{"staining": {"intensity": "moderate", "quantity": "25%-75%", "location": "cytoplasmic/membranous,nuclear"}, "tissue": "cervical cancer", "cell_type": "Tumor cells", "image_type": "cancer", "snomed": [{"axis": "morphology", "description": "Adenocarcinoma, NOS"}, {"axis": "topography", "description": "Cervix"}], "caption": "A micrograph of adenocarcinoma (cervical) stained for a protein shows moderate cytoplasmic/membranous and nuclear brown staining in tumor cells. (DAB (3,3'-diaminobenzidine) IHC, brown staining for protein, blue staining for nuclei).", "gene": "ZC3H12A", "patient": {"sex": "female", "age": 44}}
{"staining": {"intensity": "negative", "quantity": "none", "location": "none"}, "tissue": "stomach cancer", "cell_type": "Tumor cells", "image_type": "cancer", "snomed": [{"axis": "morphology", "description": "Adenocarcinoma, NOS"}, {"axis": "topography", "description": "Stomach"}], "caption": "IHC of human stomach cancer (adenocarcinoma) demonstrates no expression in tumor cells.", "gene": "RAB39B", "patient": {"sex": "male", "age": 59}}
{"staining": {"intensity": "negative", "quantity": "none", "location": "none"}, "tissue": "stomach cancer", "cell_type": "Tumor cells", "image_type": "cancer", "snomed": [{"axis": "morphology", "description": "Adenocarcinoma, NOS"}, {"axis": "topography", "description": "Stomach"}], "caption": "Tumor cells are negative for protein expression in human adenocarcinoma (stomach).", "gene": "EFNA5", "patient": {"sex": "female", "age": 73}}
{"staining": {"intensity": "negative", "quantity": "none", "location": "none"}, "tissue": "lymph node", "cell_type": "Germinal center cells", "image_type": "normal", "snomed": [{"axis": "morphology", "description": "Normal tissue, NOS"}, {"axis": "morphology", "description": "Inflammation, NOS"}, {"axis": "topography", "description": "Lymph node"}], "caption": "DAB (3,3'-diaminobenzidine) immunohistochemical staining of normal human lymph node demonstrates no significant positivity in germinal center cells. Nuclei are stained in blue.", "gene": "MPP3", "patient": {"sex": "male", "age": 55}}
- - - - - - -
§ **WHAT YOU WILL DO**:
Where a line contains "of human stomach", begin there and output each line through the end of the data above, exactly; give no other lines.

§ **ANSWER BELOW**:
{"staining": {"intensity": "negative", "quantity": "none", "location": "none"}, "tissue": "stomach cancer", "cell_type": "Tumor cells", "image_type": "cancer", "snomed": [{"axis": "morphology", "description": "Adenocarcinoma, NOS"}, {"axis": "topography", "description": "Stomach"}], "caption": "IHC of human stomach cancer (adenocarcinoma) demonstrates no expression in tumor cells.", "gene": "RAB39B", "patient": {"sex": "male", "age": 59}}
{"staining": {"intensity": "negative", "quantity": "none", "location": "none"}, "tissue": "stomach cancer", "cell_type": "Tumor cells", "image_type": "cancer", "snomed": [{"axis": "morphology", "description": "Adenocarcinoma, NOS"}, {"axis": "topography", "description": "Stomach"}], "caption": "Tumor cells are negative for protein expression in human adenocarcinoma (stomach).", "gene": "EFNA5", "patient": {"sex": "female", "age": 73}}
{"staining": {"intensity": "negative", "quantity": "none", "location": "none"}, "tissue": "lymph node", "cell_type": "Germinal center cells", "image_type": "normal", "snomed": [{"axis": "morphology", "description": "Normal tissue, NOS"}, {"axis": "morphology", "description": "Inflammation, NOS"}, {"axis": "topography", "description": "Lymph node"}], "caption": "DAB (3,3'-diaminobenzidine) immunohistochemical staining of normal human lymph node demonstrates no significant positivity in germinal center cells. Nuclei are stained in blue.", "gene": "MPP3", "patient": {"sex": "male", "age": 55}}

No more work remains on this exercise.